Paul Styler, Director of Infrastructure Solutions, ETL, explores the challenges facing NHS Trust to support the build back better agenda
The pandemic has shocked the globe, but also shone a light on the importance of our NHS, and, as a consequence, the state of the assets underpinning front line NHS services. Accordingly, here are some key challenges that the NHS capital regime now face.
Rethinking capital budgets and lack of funding
The pandemic has rocked capital budgets and what we think capital should be targeting. Lack of availability to funding is frustrating an opportunity for a generational change in the way health services are delivered. There is hope things will become clearer when the Autumn statement is announced, however, competing pressure on the public purse and political ideologies may leave the public sector disappointed and looking for innovative ways to support front line services.
It is no wonder that the Prime Minister’s pledge for “40 new hospitals” created a perceived “haves and have nots” economy. Only eight of these hospitals have a real green light with sufficient funding. The rest are still competing for a future golden ticket but there is a lack of programme wide direction or targets and their seed funding is running dry.
Moreover, political will and accounting technicalities have conspired to cap the amount of system capital available and limit access to private sector financing and expertise which could otherwise act as a catalyst for change.
Paired with limited funding is that many NHS Trusts are saddled with managing rising backlog maintenance liabilities, £4.6 million of which is considered high or significant and has risen by 34% in just one year. This means that simply keeping the lights on or the buildings watertight is a challenge for many trusts and capital rationing creates stark executive-level choices that bring the estate up the Board agenda. However, the estate must compete against increasing service demands and rising costs of interventions, limited allocation increases and few means to create new income.
Out with the old: New service delivery
COVID-19 has placed significant pressures upon the entire NHS system, from acute to primary care, community and mental care services, it is no longer an option when it comes to reviewing how these services are delivered. Some research suggests a drift back to old pre-COVID ways is the best-case scenario. It is not clear how the virtual versus face-face balance will play out when we approach normality and therefore what asset configuration should look like. Improvements in the quality and quantity of community facilities arising from the anticipated Cavell programme will take a decade to emerge, and that is only after structural accounting and financial aspects have been resolved. The current localised ICS transformation, with the proposed changes in capital and operational management, present another pause to navigate and risk delaying the adoption of smarter more integrated working across the wider public sector.
Net Zero is on the horizon but where’s the funding?

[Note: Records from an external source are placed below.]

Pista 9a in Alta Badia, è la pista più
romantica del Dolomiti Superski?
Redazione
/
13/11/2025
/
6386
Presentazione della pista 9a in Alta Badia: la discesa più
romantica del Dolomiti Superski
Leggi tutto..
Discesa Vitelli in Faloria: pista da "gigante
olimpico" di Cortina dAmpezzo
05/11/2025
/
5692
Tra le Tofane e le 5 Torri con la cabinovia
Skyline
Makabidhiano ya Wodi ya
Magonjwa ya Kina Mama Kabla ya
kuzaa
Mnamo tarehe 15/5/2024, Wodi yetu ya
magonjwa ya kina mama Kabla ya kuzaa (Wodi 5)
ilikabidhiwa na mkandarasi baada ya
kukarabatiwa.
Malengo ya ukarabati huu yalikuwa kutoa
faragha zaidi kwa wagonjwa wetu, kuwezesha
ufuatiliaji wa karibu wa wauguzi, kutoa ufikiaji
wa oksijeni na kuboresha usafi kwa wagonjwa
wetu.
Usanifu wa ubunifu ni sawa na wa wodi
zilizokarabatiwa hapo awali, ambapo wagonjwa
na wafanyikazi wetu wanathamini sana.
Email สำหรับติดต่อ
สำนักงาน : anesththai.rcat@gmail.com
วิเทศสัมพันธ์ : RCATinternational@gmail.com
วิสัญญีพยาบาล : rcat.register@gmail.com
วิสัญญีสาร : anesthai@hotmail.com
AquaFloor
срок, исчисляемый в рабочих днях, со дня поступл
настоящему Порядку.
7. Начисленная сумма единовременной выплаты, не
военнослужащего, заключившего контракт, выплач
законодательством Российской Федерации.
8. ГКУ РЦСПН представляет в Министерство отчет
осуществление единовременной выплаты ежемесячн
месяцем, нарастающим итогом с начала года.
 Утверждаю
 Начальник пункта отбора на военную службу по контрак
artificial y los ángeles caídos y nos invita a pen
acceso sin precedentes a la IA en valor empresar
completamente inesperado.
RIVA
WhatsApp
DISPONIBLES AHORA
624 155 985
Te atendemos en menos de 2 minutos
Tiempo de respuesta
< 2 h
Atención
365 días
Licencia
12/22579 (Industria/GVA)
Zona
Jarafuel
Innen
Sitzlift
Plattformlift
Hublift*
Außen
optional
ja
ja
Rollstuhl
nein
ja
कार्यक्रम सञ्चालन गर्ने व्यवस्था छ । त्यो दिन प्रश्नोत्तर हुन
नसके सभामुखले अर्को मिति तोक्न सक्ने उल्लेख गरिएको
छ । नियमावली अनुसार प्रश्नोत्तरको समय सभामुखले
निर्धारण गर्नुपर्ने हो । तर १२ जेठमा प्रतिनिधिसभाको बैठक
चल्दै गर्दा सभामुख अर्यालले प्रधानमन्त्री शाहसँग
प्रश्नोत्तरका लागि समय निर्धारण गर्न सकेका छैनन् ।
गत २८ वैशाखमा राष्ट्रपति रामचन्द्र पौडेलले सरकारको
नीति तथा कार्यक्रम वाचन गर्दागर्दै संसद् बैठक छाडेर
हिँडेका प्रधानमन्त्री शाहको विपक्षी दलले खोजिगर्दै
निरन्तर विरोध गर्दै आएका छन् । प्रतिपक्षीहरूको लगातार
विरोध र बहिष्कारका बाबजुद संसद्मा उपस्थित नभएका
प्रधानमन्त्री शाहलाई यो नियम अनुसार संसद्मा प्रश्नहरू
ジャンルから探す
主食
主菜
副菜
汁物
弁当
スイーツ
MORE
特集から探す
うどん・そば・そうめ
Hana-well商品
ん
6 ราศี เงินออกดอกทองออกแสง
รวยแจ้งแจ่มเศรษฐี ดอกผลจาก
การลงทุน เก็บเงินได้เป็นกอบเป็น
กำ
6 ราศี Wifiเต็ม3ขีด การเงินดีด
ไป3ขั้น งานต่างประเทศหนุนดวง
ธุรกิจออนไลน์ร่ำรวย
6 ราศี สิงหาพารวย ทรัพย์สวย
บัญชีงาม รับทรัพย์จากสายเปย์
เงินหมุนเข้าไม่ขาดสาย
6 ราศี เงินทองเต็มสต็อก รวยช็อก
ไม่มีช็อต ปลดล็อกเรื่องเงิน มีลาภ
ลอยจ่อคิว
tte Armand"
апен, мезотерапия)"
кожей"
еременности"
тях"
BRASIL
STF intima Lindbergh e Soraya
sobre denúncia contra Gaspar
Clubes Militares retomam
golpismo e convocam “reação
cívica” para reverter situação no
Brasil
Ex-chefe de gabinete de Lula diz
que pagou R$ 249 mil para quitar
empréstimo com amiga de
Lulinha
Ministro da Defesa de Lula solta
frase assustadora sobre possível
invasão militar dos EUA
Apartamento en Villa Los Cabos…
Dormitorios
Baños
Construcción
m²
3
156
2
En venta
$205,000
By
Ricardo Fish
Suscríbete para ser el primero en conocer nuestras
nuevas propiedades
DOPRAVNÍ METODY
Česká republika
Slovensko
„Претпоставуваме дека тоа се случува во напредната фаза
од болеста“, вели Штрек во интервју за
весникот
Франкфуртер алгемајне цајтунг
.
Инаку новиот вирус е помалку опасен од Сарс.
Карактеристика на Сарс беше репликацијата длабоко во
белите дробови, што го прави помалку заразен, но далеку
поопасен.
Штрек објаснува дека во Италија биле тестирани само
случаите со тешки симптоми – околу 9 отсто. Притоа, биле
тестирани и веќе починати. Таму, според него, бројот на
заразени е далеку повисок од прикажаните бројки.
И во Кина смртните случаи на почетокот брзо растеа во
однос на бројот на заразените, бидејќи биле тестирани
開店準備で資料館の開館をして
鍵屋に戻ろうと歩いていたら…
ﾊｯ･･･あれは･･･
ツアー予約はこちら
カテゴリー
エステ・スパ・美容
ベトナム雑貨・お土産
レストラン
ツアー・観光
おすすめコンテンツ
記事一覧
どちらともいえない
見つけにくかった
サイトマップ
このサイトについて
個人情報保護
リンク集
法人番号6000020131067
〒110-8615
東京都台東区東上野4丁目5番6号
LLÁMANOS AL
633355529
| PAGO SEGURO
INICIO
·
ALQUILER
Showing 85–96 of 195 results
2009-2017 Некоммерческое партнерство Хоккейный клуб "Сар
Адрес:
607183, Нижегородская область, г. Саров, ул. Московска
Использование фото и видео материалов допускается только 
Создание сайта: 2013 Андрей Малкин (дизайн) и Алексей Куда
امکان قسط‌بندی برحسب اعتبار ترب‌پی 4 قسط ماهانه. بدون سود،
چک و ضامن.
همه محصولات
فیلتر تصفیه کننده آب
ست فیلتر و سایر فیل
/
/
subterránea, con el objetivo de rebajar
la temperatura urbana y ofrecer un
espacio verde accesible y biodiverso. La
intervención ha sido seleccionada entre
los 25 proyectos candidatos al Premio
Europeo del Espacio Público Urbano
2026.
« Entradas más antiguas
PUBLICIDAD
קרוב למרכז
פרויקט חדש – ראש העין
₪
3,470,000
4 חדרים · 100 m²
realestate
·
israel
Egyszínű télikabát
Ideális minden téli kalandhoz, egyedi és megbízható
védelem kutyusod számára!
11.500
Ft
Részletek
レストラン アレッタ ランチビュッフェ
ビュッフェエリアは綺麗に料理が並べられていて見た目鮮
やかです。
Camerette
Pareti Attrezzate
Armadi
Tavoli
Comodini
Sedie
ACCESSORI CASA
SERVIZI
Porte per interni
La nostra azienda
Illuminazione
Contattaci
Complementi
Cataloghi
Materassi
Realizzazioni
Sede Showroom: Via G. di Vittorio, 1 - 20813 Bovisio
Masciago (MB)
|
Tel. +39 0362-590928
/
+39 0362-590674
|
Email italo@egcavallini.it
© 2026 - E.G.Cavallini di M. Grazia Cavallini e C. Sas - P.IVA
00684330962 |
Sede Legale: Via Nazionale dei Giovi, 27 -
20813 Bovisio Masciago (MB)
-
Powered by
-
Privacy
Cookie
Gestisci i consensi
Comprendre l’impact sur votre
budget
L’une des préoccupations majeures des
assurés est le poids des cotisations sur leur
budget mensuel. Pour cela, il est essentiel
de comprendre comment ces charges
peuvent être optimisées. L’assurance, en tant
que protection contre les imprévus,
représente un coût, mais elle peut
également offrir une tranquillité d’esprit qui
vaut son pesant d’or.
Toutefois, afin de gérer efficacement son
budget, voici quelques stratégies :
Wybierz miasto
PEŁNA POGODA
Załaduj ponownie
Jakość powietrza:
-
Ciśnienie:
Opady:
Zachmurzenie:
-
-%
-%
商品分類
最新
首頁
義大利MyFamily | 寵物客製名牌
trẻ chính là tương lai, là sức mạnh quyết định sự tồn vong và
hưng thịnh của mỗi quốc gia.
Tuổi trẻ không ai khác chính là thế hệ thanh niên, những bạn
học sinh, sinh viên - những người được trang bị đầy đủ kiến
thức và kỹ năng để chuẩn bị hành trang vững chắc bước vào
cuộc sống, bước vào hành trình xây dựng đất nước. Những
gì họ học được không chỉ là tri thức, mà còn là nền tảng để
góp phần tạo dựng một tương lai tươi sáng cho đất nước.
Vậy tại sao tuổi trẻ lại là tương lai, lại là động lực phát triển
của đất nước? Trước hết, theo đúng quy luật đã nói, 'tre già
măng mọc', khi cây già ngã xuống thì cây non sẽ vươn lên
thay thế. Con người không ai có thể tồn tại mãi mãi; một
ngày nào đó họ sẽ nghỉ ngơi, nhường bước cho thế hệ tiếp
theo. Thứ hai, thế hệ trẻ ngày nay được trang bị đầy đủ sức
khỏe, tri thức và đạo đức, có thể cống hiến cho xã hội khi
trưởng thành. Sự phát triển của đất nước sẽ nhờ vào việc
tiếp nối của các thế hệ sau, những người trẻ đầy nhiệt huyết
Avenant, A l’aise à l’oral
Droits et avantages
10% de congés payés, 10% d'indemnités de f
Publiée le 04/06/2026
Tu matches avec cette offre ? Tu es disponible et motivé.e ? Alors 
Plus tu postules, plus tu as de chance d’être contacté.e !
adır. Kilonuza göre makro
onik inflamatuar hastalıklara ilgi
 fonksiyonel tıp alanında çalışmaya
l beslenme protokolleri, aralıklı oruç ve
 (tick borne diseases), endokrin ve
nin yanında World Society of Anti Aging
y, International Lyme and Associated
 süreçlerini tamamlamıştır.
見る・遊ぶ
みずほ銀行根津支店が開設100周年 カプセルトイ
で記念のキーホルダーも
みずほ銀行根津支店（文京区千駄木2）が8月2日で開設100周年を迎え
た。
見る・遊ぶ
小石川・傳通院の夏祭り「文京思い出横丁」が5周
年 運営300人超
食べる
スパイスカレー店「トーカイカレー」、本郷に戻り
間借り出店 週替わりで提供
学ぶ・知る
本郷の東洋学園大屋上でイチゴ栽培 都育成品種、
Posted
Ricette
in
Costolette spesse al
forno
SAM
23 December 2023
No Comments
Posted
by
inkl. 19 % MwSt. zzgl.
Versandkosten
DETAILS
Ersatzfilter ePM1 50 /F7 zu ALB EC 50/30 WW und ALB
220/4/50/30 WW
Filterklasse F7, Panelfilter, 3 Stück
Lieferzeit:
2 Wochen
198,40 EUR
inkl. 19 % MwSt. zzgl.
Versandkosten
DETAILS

Achieving Net Zero Carbon targets is not be cheap and, in many cases, there is no funding available for Trusts. Competing for grant funding for capital equipment updates is not the problem however Net Zero specifications add a significant price tag to new build projects and changing operational practices.
Similarly, the adoption of digitisation and modern methods of construction within the development, delivery and on operations phases, come at a cost. These projects require clients to consider procurement strategies, early resource requirements and risk attitude. Very often these cause cost and programme slippage unless early and robustly considered.
So how can a system like this build back better, with the right quality, and in time to satisfy the political pressure upon it?
It is wrong to think that building back better is building back more quickly. Any expectation of ribbon-cutting before the next election should be managed downward. Better is longer-term and getting it right so that the generations to come inherit a system with supporting high-quality assets that have the flexibility to deliver front line and support services. Only when this is achieved will there be lasting and positive societal, economic and environmental impact.
Although, building back better does not always mean building new. At an asset level, investment in the right refurbishments, keeping what is good and adapting and retrofitting can create more bang for the buck. And building back should not stop with the assets that support our public services, it needs to help build more robust and fit for purpose relationships between service providers for more user-centric outcomes. Locality specific ICSs need to be able to tackle local challenges and issues, be they from national trends or local nuances. Local communities, local stakeholders and local services providers need to find a way to build robust and sustainable locality-based solutions to target investment to meet their population health needs. The “system” needs to allow localities the ability to do that, and not impose a one size fits all approach, so whilst it will want governance and probity overlaid to local change, it should not accept a cookie-cutter approach to a UK wide patchwork of differing needs.
However, localities are not necessarily experts, agents or facilitators of change and so the system should provide means to access the capabilities and expertise to allow the future to be shaped, and help to facilitate robust and sometimes innovative solutions, whilst efficiently navigate them through the overarching maze of governance. The development of internal skills and professionalism married to access to external support with a collective track record of supporting and delivering change is vital. The system’s role is to remove the blockers and set the framework for successful consideration and delivery of better outcomes, with the acceptance that different systems may have different approaches to similar challenges.
Nevertheless, the biggest blocker sits at the feet of the system. No amount of clever partnership structuring or joint and collaborative working or commercialisation of asset base or realising of value from surplus estate will solve the challenges facing the healthcare system we hold dear. The country can build back better, but locality leaders need the financial resource to do so. Political sloganeering is great to win the hearts, but as the public sector are expected to deliver on the political promises, the public sector must have the certainty that the money is there to develop and deliver.